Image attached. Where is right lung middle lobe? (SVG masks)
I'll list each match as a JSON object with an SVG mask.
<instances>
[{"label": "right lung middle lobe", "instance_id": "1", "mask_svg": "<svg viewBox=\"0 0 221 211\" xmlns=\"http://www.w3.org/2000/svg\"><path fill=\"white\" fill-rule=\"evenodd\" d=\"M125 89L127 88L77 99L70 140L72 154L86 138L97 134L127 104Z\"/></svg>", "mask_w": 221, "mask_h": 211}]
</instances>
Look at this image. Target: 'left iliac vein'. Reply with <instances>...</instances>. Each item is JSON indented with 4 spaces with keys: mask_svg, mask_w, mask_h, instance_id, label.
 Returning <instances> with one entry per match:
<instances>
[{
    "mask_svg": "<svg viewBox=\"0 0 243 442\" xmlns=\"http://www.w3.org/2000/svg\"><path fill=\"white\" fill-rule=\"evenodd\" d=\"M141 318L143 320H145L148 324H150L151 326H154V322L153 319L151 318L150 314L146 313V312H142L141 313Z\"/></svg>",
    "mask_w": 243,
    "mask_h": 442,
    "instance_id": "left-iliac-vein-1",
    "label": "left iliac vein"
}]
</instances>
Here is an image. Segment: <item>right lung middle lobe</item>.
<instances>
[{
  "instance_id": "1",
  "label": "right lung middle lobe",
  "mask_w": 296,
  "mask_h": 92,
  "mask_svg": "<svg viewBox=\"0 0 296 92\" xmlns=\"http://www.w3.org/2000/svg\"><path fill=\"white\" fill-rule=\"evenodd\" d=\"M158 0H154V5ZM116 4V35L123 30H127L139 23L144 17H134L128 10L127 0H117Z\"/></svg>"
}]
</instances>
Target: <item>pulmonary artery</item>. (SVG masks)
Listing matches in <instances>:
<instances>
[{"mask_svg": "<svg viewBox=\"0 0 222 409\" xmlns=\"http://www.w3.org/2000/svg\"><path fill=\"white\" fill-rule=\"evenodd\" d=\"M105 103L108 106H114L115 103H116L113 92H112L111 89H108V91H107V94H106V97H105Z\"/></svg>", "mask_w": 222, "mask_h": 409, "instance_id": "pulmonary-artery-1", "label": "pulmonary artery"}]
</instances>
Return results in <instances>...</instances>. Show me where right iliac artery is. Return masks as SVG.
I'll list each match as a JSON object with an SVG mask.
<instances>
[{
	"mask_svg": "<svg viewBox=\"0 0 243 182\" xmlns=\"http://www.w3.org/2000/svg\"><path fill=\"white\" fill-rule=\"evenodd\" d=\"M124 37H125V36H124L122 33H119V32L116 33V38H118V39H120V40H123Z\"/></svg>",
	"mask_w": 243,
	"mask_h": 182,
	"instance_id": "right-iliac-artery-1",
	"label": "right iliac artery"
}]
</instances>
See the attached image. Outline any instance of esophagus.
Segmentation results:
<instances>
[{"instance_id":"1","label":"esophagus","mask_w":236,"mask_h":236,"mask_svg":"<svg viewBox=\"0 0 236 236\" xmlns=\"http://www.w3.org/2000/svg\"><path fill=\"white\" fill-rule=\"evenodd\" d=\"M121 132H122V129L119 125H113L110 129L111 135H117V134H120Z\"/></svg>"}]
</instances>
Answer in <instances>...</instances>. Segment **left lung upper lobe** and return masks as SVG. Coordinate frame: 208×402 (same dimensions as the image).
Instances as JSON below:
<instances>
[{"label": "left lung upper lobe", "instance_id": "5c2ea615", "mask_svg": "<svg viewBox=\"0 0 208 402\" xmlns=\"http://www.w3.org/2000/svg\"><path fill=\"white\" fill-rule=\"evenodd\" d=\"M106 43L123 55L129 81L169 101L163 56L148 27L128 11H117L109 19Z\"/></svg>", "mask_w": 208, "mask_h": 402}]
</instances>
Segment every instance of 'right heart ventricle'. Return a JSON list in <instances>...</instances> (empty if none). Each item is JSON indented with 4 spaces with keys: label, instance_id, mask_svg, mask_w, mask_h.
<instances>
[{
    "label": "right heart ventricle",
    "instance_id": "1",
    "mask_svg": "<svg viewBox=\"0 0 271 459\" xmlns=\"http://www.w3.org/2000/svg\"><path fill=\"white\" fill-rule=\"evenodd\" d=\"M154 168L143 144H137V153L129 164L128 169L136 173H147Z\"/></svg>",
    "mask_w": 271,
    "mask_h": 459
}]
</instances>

Exercise aim: Copy every line of the entries above that contains the word "right", treating uppercase and lowercase as different.

The output:
Image attached. Where is right lung middle lobe? (SVG masks)
[{"label": "right lung middle lobe", "instance_id": "1", "mask_svg": "<svg viewBox=\"0 0 221 211\" xmlns=\"http://www.w3.org/2000/svg\"><path fill=\"white\" fill-rule=\"evenodd\" d=\"M125 89L127 88L77 99L70 140L72 154L86 138L97 134L127 104Z\"/></svg>", "mask_w": 221, "mask_h": 211}]
Here is an image. Segment: <item>right lung middle lobe</item>.
  "label": "right lung middle lobe",
Return results in <instances>...</instances>. Show me where right iliac artery is. Return masks as SVG.
	"instance_id": "right-iliac-artery-1",
	"label": "right iliac artery"
Segment every instance of 'right heart ventricle'. Return a JSON list in <instances>...</instances> (empty if none). Each item is JSON indented with 4 spaces with keys: label, instance_id, mask_svg, mask_w, mask_h.
    "label": "right heart ventricle",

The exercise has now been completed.